> **Task details**
Copy out exactly the stretch below, from the line with "right elbow: (202, 611)" through the line with "right elbow: (313, 388)", both included; the pictures stay out.

-- Entries supplied follows --

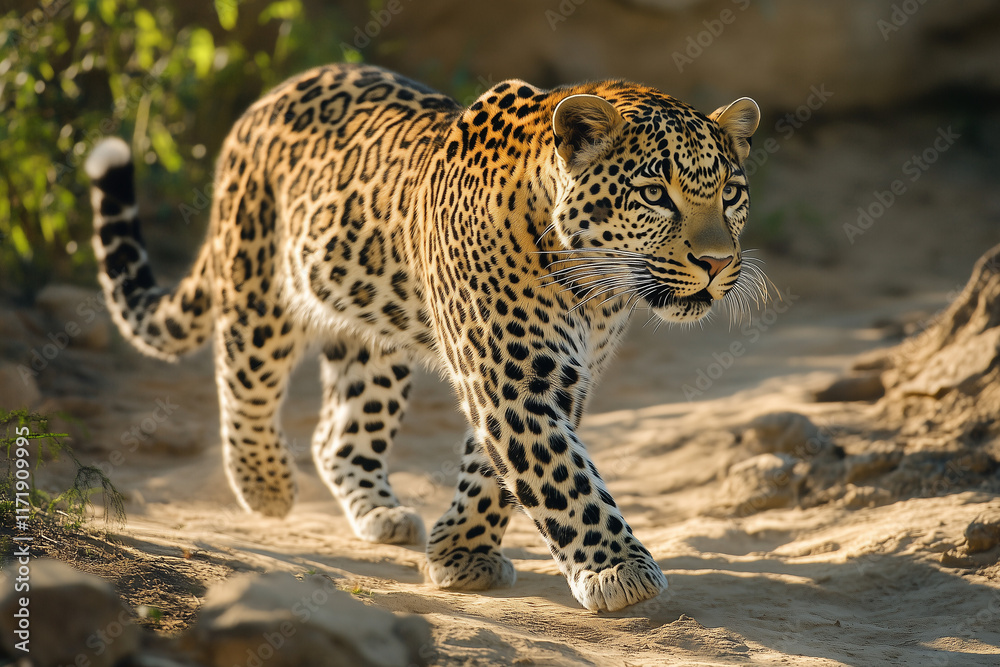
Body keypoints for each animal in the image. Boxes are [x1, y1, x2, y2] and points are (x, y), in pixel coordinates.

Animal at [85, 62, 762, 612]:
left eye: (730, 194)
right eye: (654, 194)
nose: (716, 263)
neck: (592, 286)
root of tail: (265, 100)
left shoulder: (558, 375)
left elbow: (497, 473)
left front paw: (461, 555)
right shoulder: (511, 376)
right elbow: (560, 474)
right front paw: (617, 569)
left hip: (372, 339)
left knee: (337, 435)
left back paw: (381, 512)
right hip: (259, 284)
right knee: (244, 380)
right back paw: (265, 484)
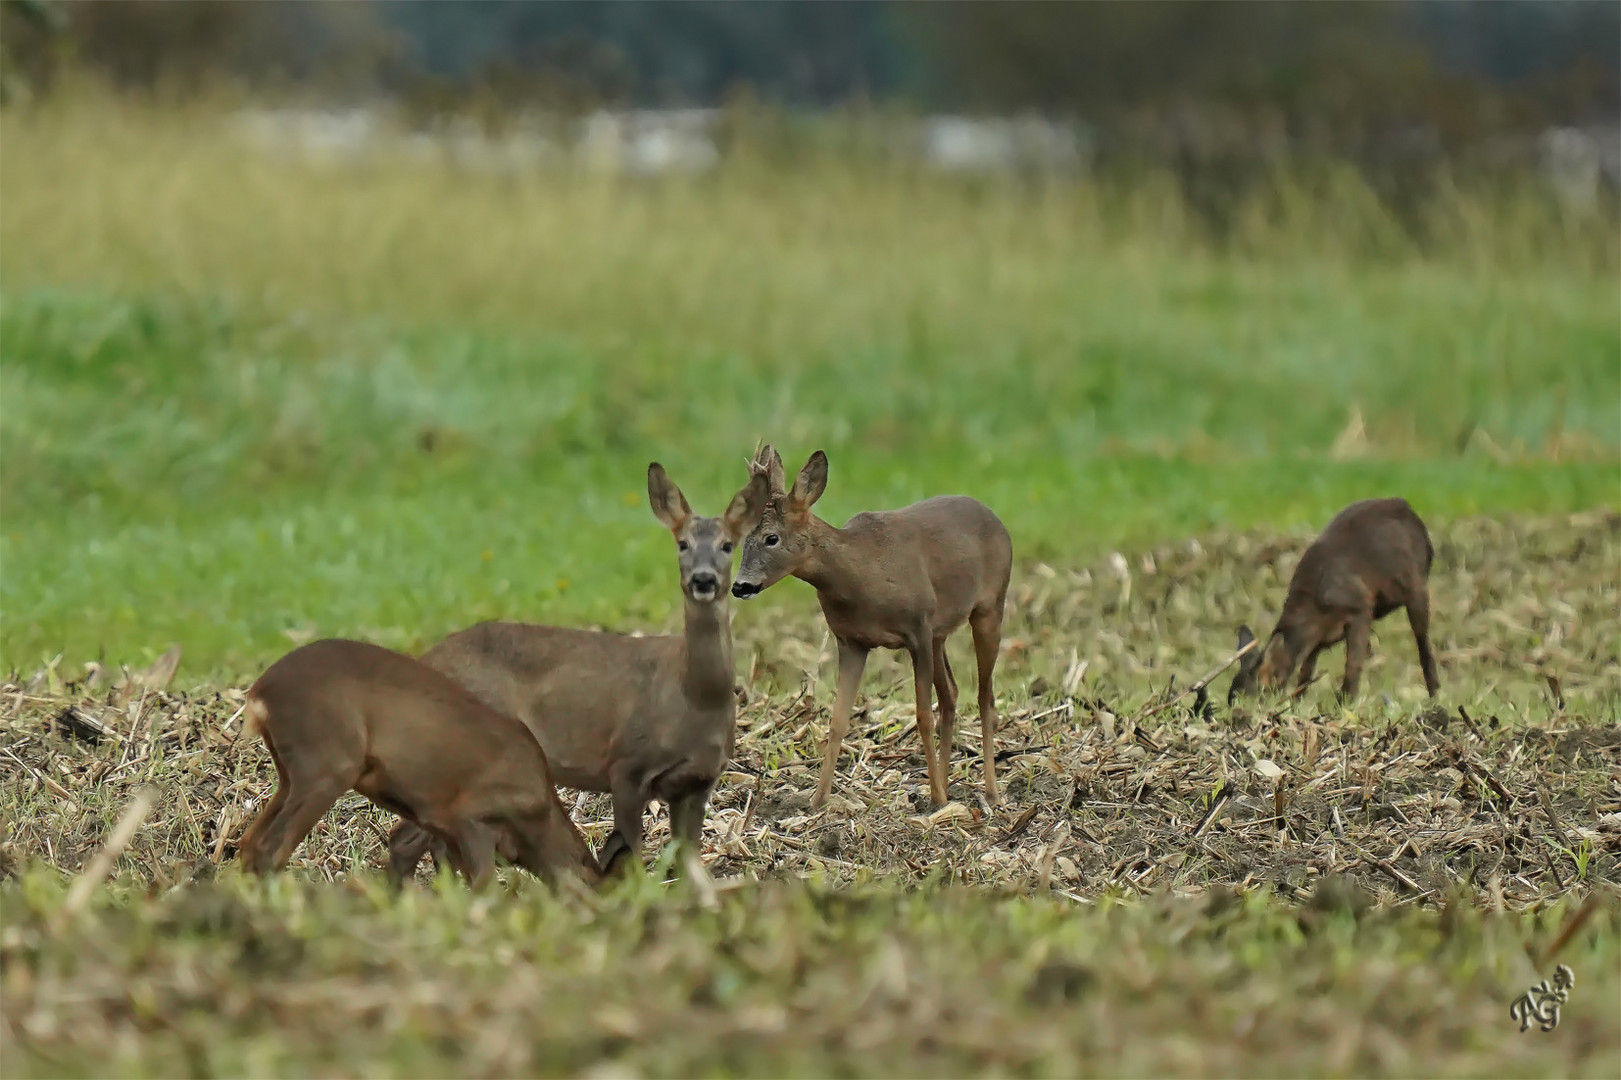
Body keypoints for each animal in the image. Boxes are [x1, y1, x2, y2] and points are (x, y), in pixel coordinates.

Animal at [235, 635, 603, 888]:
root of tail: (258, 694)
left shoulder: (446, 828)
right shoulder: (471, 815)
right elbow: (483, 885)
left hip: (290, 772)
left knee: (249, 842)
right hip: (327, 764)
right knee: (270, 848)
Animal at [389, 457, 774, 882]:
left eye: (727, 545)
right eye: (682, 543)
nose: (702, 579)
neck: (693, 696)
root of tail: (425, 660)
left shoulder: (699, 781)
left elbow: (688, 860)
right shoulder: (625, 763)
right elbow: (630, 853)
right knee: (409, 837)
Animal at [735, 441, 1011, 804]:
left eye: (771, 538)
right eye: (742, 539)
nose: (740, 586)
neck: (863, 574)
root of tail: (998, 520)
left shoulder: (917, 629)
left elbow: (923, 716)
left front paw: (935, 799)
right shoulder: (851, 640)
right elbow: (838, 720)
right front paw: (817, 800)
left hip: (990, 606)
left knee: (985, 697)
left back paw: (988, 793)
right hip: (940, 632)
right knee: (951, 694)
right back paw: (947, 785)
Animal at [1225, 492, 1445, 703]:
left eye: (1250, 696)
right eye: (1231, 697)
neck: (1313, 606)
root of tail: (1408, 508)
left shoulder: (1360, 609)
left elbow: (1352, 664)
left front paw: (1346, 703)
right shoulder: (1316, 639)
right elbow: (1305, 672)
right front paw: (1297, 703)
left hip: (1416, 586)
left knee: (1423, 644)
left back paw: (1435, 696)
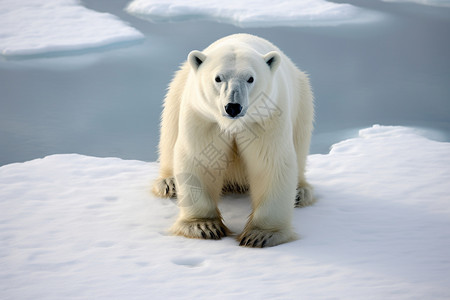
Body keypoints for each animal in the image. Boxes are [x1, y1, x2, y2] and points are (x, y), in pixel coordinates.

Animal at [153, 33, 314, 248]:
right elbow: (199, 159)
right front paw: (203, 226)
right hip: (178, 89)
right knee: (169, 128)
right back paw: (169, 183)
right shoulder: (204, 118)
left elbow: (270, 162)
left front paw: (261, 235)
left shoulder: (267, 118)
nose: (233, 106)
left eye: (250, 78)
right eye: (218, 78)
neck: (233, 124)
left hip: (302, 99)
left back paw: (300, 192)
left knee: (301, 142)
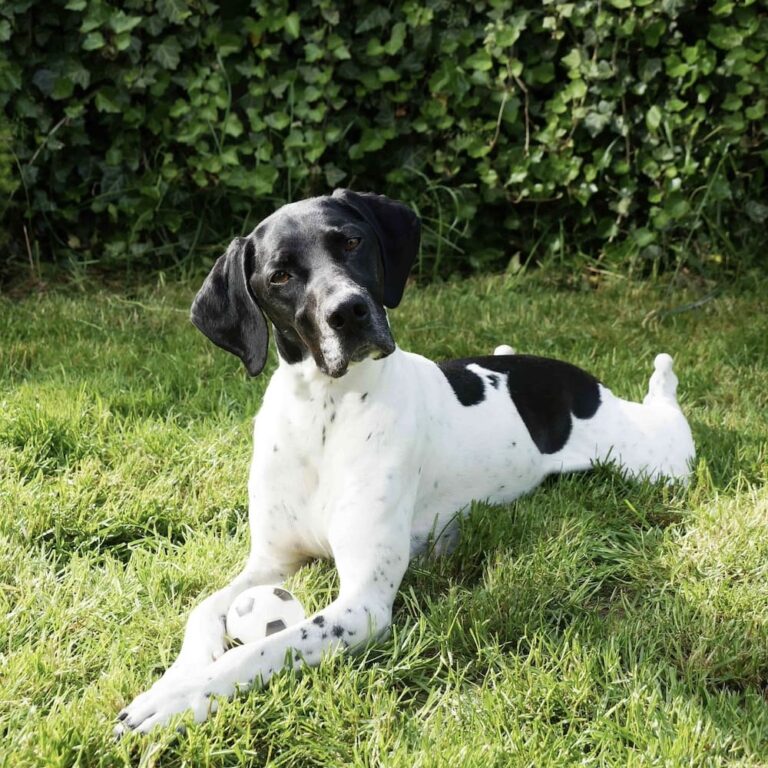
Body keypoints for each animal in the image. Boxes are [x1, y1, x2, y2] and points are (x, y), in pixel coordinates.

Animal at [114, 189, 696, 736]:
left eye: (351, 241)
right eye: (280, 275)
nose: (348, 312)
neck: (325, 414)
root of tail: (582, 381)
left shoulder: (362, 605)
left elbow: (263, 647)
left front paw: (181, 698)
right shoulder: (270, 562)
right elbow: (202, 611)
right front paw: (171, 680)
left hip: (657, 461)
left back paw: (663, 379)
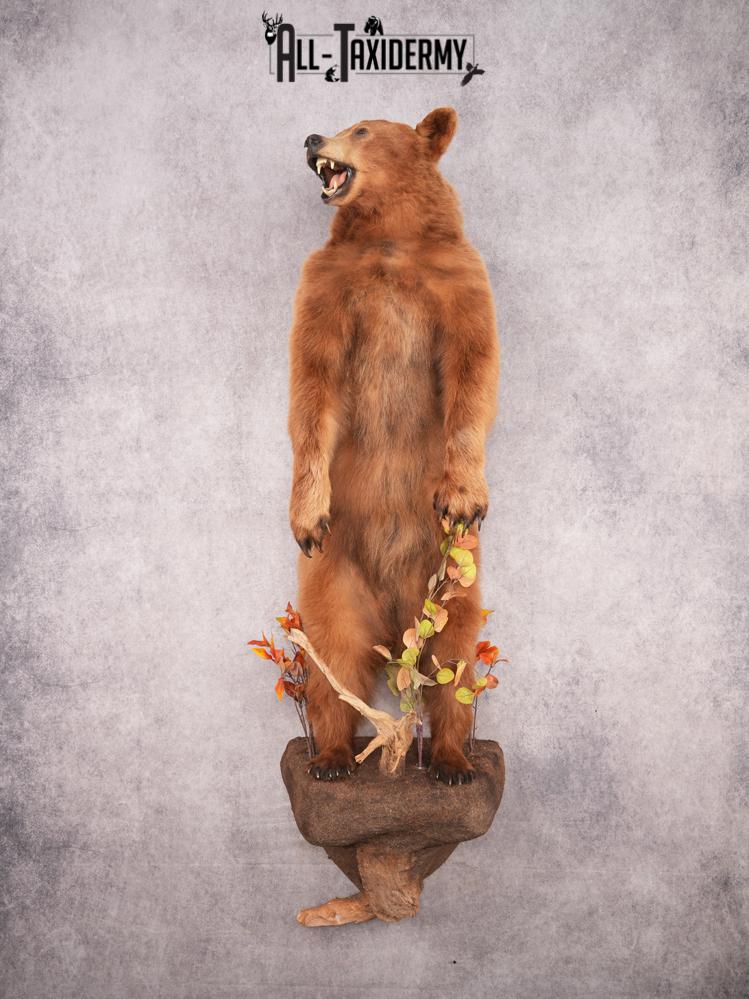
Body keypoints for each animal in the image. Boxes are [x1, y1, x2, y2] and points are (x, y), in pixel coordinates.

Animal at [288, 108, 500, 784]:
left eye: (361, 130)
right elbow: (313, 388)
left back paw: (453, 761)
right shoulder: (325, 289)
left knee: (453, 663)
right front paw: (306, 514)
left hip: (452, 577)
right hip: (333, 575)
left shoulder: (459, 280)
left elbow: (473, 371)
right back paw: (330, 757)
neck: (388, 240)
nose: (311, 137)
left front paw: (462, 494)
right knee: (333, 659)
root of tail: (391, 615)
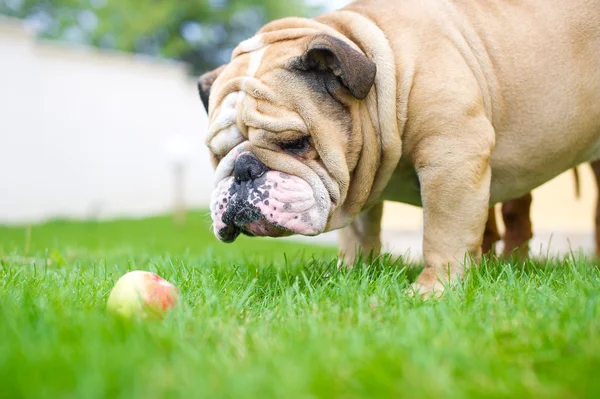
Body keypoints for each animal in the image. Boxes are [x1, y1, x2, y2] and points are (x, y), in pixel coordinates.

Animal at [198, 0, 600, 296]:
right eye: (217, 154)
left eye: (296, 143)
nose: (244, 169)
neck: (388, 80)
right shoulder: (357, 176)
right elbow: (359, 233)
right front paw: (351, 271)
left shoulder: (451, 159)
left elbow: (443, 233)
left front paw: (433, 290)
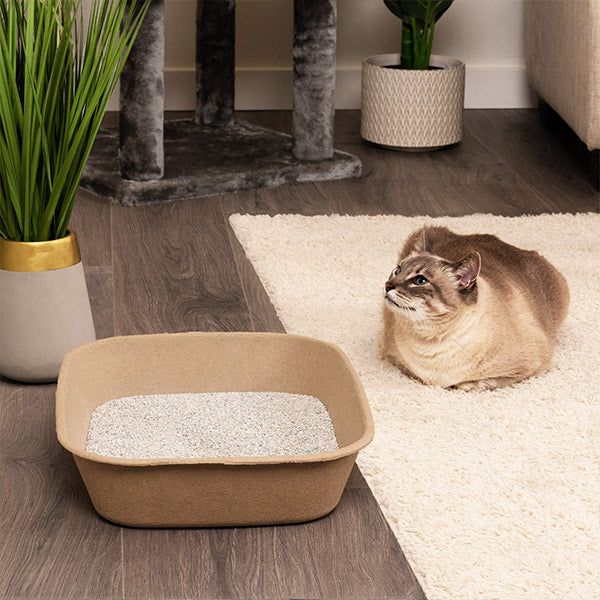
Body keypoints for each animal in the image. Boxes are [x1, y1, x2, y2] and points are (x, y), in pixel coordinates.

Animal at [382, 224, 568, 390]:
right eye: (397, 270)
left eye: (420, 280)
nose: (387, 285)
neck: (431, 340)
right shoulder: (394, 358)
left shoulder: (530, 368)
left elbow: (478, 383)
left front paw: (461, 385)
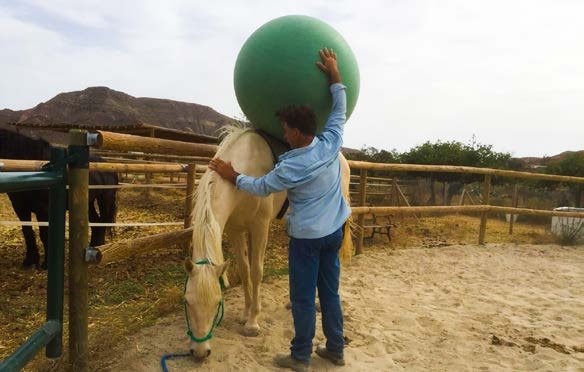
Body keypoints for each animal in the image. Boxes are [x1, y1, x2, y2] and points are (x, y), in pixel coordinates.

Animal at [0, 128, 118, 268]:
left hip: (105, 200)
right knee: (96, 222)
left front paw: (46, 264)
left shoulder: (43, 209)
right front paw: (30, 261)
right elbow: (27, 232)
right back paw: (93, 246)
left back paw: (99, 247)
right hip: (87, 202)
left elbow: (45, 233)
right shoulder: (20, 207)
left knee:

-- Entries supplied concluded --

> **Output of the exercise**
right elbow: (202, 611)
right front paw: (171, 680)
left hip: (657, 461)
left back paw: (663, 379)
Body keypoints for each animal in the image. Boxes are [x1, y1, x2, y2] and points are (x, y), in pixel coordinates.

Animal at [288, 108, 500, 784]:
left eye: (361, 130)
right elbow: (313, 388)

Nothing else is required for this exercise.